A framework for fine-tuning local LLMs to generate, debug, and optimize code solutions through automated iterative improvement.
CodeEvolveLLM is a framework that uses a local LLM—specifically the Qwen2.5-coder 7B model—to generate, debug, and improve code through a reinforcement learning (RL) loop. The goal is to train the LLM not only to produce code but also to refine its own outputs by learning from its mistakes, especially when solving text-based coding problems (e.g., data structures and algorithms challenges).
Many current LLMs can write code, but they often need help to fix errors or optimize their output. With CodeEvolveLLM, we aim to build a self-improving system that:
Generates code with a chain of thought.
Tests the code in real-time.
Iteratively fixes any bugs.
Learns from correct solutions using RL.
This project makes it easier to create an open source and robust, local coding assistant that runs on your own hardware—ideal for learning, prototyping, and building new tools.
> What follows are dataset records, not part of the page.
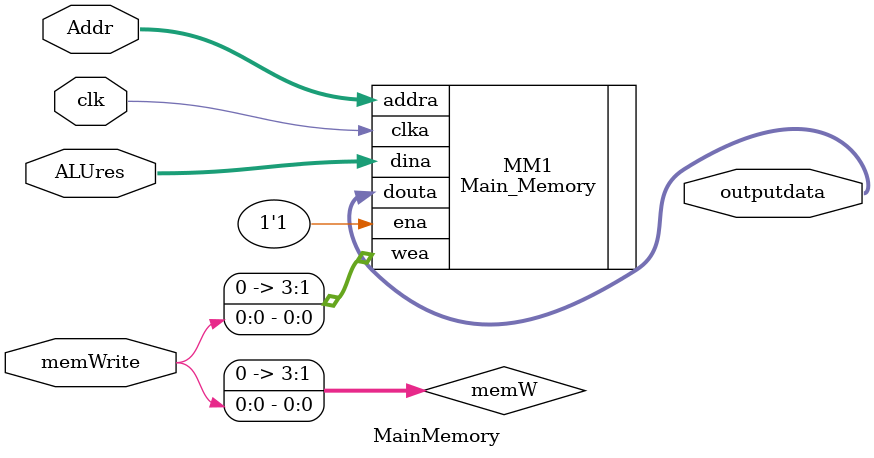
<source format=v>
`timescale 1ns / 1ps
module MainMemory(
	input clk,
	input memWrite,
	input [31:0] ALUres, 		// data
	input [31:0] Addr ,   		// write address
	output [31:0] outputdata
    );
	 
		wire [3:0] memW;
		assign memW = {{3'b0}, memWrite};
		Main_Memory MM1 (
		  .clka(clk), // input clka
		  .ena(1'b1), // input ena
		  .wea(memW), // input [3 : 0] wea
		  .addra(Addr), // input [31 : 0] addra
		  .dina(ALUres), // input [31 : 0] dina
		  .douta(outputdata) // output [31 : 0] douta
		);


endmodule

</source>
Local LLM Deployment: Run the Qwen2.5-coder 7B model locally after fine-tuning.
Iterative Code Generation: Generate a chain of code, test it, and allow for up to a few reattempts if errors occur.
Reinforcement Learning Loop: Reward correct outputs (and later compare time and space costs if needed) so that the model learns to generate better code over time.
Dataset Generation: Use the Gemini Flash API to automatically build a dataset of 1,000+ examples of correct code chains for DSA problems.
CLI Tool: A command-line interface to interact with the model, test code, and run training or inference.
Future-Proofing: Start with Python’s built-in code execution with a plan to add Docker-based isolation for better security in future updates.
Base Model: Qwen2.5-coder 7B, chosen for its speed and performance.
Training Process: We are Fine-tuning the LLM on a cloud platform (e.g., Google Colab) using the generated dataset of correct code chains.
Local Inference: The final LLM model is designed to run on consumer-grade hardware.
Code Interpreter: Initially, we use Python's built-in execution (like exec() or similar) to run generated code and verify outputs. This can later be upgraded to a Docker-based system for better safety.
Iterative Debugging: If the code does not produce the correct output, the model is prompted to fix its errors and try again. Only code that eventually passes the tests is used for fine-tuning.
The current reward formula is:
Score = C × (w1 * [1 / (1 + T)] + w2 * [1 / (1 + S)] + w3 * R)
C (Correctness): 1 if the code works, 0 if not.
T (Time Cost): Fewer steps lead to a higher reward.
S (Space Cost): Less memory used leads to a higher reward.
R (Readability): A score (0 to 1) for code clarity (to be used later if needed).
Weights (w1, w2, w3): They sum to 1. For now, we primarily focus on correctness (C) and may use T and S to break ties when multiple correct solutions exist.
For the initial version, we will mainly reward correct outputs and will add more nuance later as the project evolves.
Source: Use Gemini Flash via its free API to generate chains of code that solve DSA problems.
Scale: Aim to create a dataset of at least 1,000 examples covering a range of difficulties—from easy to hard.
Format: Store the generated examples in JSON, making it easy to extract the code (using markers like <code> tags) for testing and training.
Parallel Generation: Future updates might include parallel dataset generation to speed up the process.
Prototype Development:
Build the basic CLI tool.
Implement the built-in Python code executor.
Create a simple RL loop that rewards correct code.
Dataset Creation:
Generate and store 1,000+ DSA problem examples using the Gemini Flash API.
Ensure each example includes a full chain-of-thought that leads to a correct solution.
Model Fine-Tuning:
Fine-tune the Qwen2.5-coder 7B model on the generated dataset.
Test the model’s ability to generate and self-correct code.
Enhancements:
Add safety features and possibly Docker-based code execution.
Incorporate additional reward metrics (like time and space complexity) for tie-breaking.
Expand dataset generation with parallel processing if needed.
Future Features:
Develop a demo web interface.
Compare performance with other code-generating LLMs.
CodeEvolveLLM is an ambitious project that aims to push the boundaries of local LLM performance in code generation. By combining iterative code improvement, reinforcement learning, and a robust dataset of real-world coding challenges, this project aspires to create a tool that not only writes code but also learns to fix and optimize its own output. Whether you are a student, a developer, or a researcher, CodeEvolveLLM provides a new way to harness the power of LLMs for coding tasks—locally and securely.